Ryan didn't hold up and ask anything to follow up. I think in a legal sense it's rape. In the justice system, it depends on what the character wants to do about it - but now we're into the practicalities, and not the definition.

I'm not as hard-line as some about obtaining explicit prior consent in some situations. This could have been one. But "I don't" seems clear-cut.

Bad Ryan. Bad.

Yeah, Reluctance/Non-Consent would be my vote if you wanted a do-over.
 
I don't have anything to add about your specific question (seems like it's been answered thoroughly), but I've found this gem to be super useful as a starting point on both where to place a story you've written without a category in mind, and a good primer on the non-obvious quirks of some of the categories, if you do plan on writing something targeting one of them in specific.

https://www.literotica.com/s/love-your-readers-categories
 
@PrimalDual I love how much the opinions on this story diverge. Just a couple of days ago someone told me:

"'Consensual with problematic aspects' has my vote, Amelia's body just wanted it a bit more than her brain did. Perhaps Amelia enjoying the sex less -- and we're clearly not in the orgasm-during-rape territory here -- could have made the story more ambiguous."

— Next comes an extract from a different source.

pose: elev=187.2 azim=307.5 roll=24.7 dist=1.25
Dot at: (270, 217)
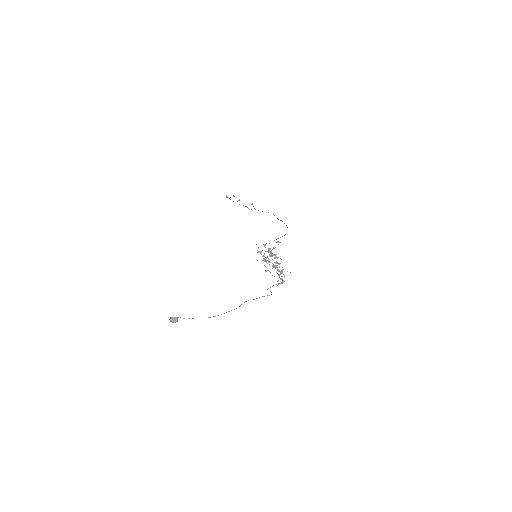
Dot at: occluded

Thanks for giving your view on that!

@filthytrancendence That thread is a great ressource! I think literotica could even consider showing it newly registered authors as a standard reference.
 
I think literotica could even consider showing it newly registered authors as a standard reference.
I mean, you're not wrong, but the list of things they could do a bit better is probably infinite. You kinda just got to accept the web 1.0 jank as part of the charm, or else surrender to madness.
 
I agree.

Nonconsent and Reluctance should be separate categories.

Incest and Taboo should also be separate categories because most of the readers in the current joint category don't get it when a mere taboo story gets posted there and it doesn't have any incest in it.
I thought taboo & incest were 1 in same?
 
There are other taboos.
Obviously, I'm not into them.
Another thing, as I've pondered this discussion regarding CNC... it seems to really be rape fantasies, cloaked in eventual supposed consent. I don't consider it a kink. It's violence, & completely a violation of another human being's body, mind & soul. If it were up to me, I'd remove the category & all stories about it.